Your goal: In the entries below, find the lines that include "landholders" and give their number as the whole reply.

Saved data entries
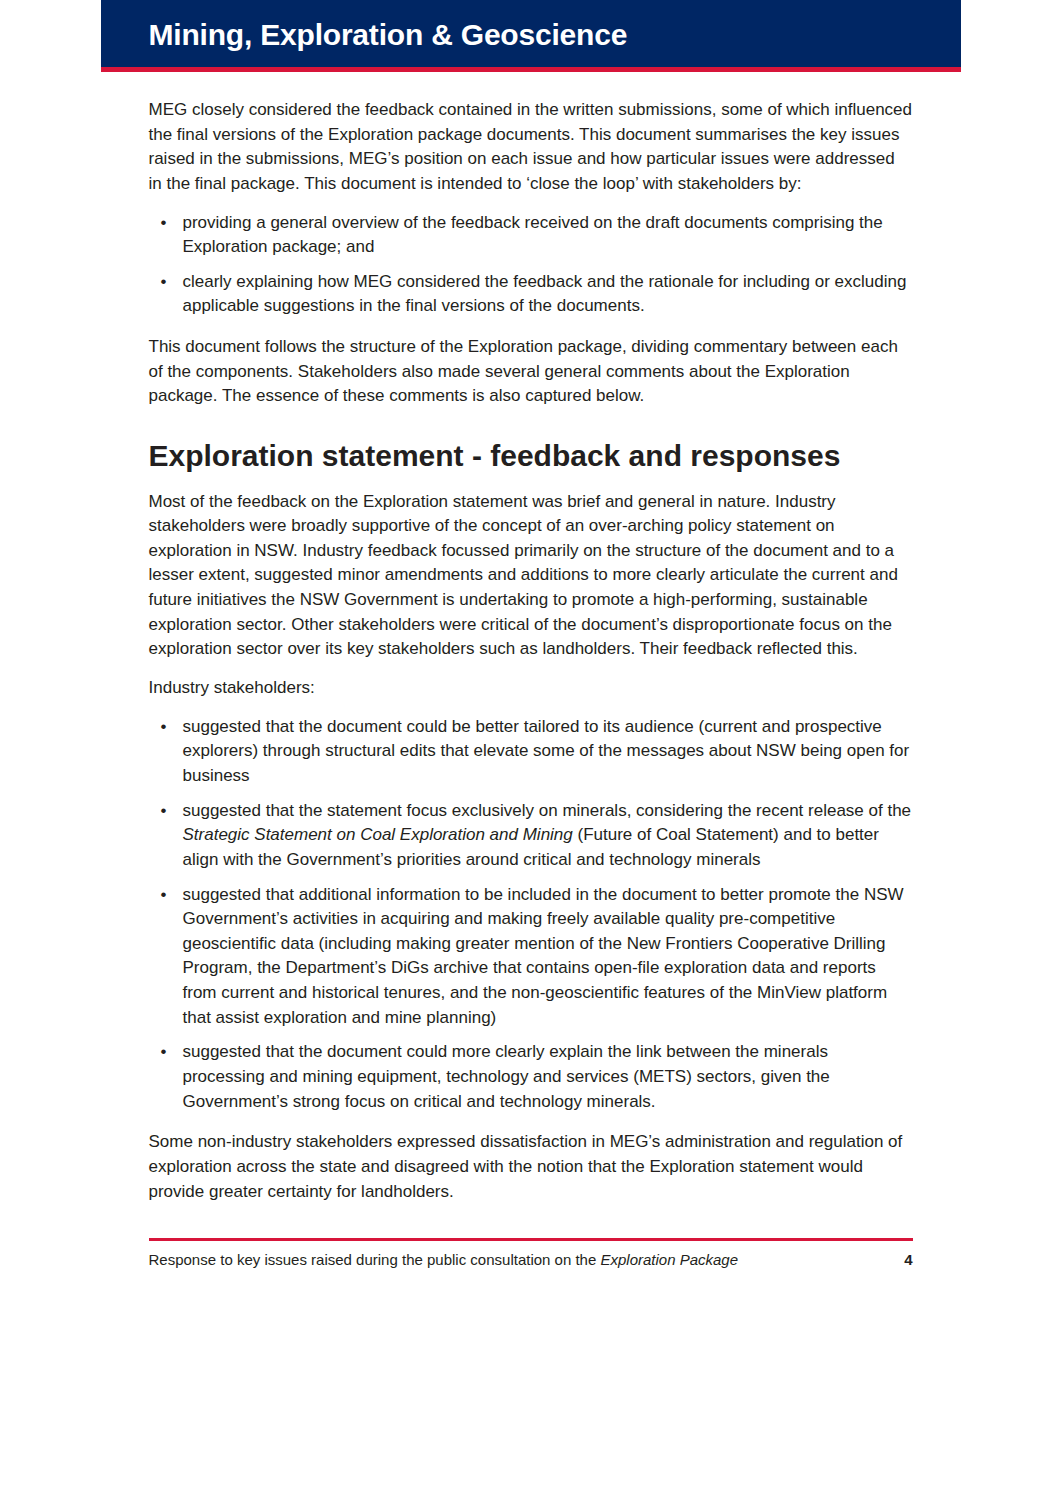Mining, Exploration & Geoscience
MEG closely considered the feedback contained in the written submissions, some of which influenced the final versions of the Exploration package documents. This document summarises the key issues raised in the submissions, MEG’s position on each issue and how particular issues were addressed in the final package. This document is intended to ‘close the loop’ with stakeholders by:
providing a general overview of the feedback received on the draft documents comprising the Exploration package; and
clearly explaining how MEG considered the feedback and the rationale for including or excluding applicable suggestions in the final versions of the documents.
This document follows the structure of the Exploration package, dividing commentary between each of the components. Stakeholders also made several general comments about the Exploration package. The essence of these comments is also captured below.
Exploration statement - feedback and responses
Most of the feedback on the Exploration statement was brief and general in nature. Industry stakeholders were broadly supportive of the concept of an over-arching policy statement on exploration in NSW. Industry feedback focussed primarily on the structure of the document and to a lesser extent, suggested minor amendments and additions to more clearly articulate the current and future initiatives the NSW Government is undertaking to promote a high-performing, sustainable exploration sector. Other stakeholders were critical of the document’s disproportionate focus on the exploration sector over its key stakeholders such as landholders. Their feedback reflected this.
Industry stakeholders:
suggested that the document could be better tailored to its audience (current and prospective explorers) through structural edits that elevate some of the messages about NSW being open for business
suggested that the statement focus exclusively on minerals, considering the recent release of the Strategic Statement on Coal Exploration and Mining (Future of Coal Statement) and to better align with the Government’s priorities around critical and technology minerals
suggested that additional information to be included in the document to better promote the NSW Government’s activities in acquiring and making freely available quality pre-competitive geoscientific data (including making greater mention of the New Frontiers Cooperative Drilling Program, the Department’s DiGs archive that contains open-file exploration data and reports from current and historical tenures, and the non-geoscientific features of the MinView platform that assist exploration and mine planning)
suggested that the document could more clearly explain the link between the minerals processing and mining equipment, technology and services (METS) sectors, given the Government’s strong focus on critical and technology minerals.
Some non-industry stakeholders expressed dissatisfaction in MEG’s administration and regulation of exploration across the state and disagreed with the notion that the Exploration statement would provide greater certainty for landholders.
Response to key issues raised during the public consultation on the Exploration Package
4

Answer to this exercise: 2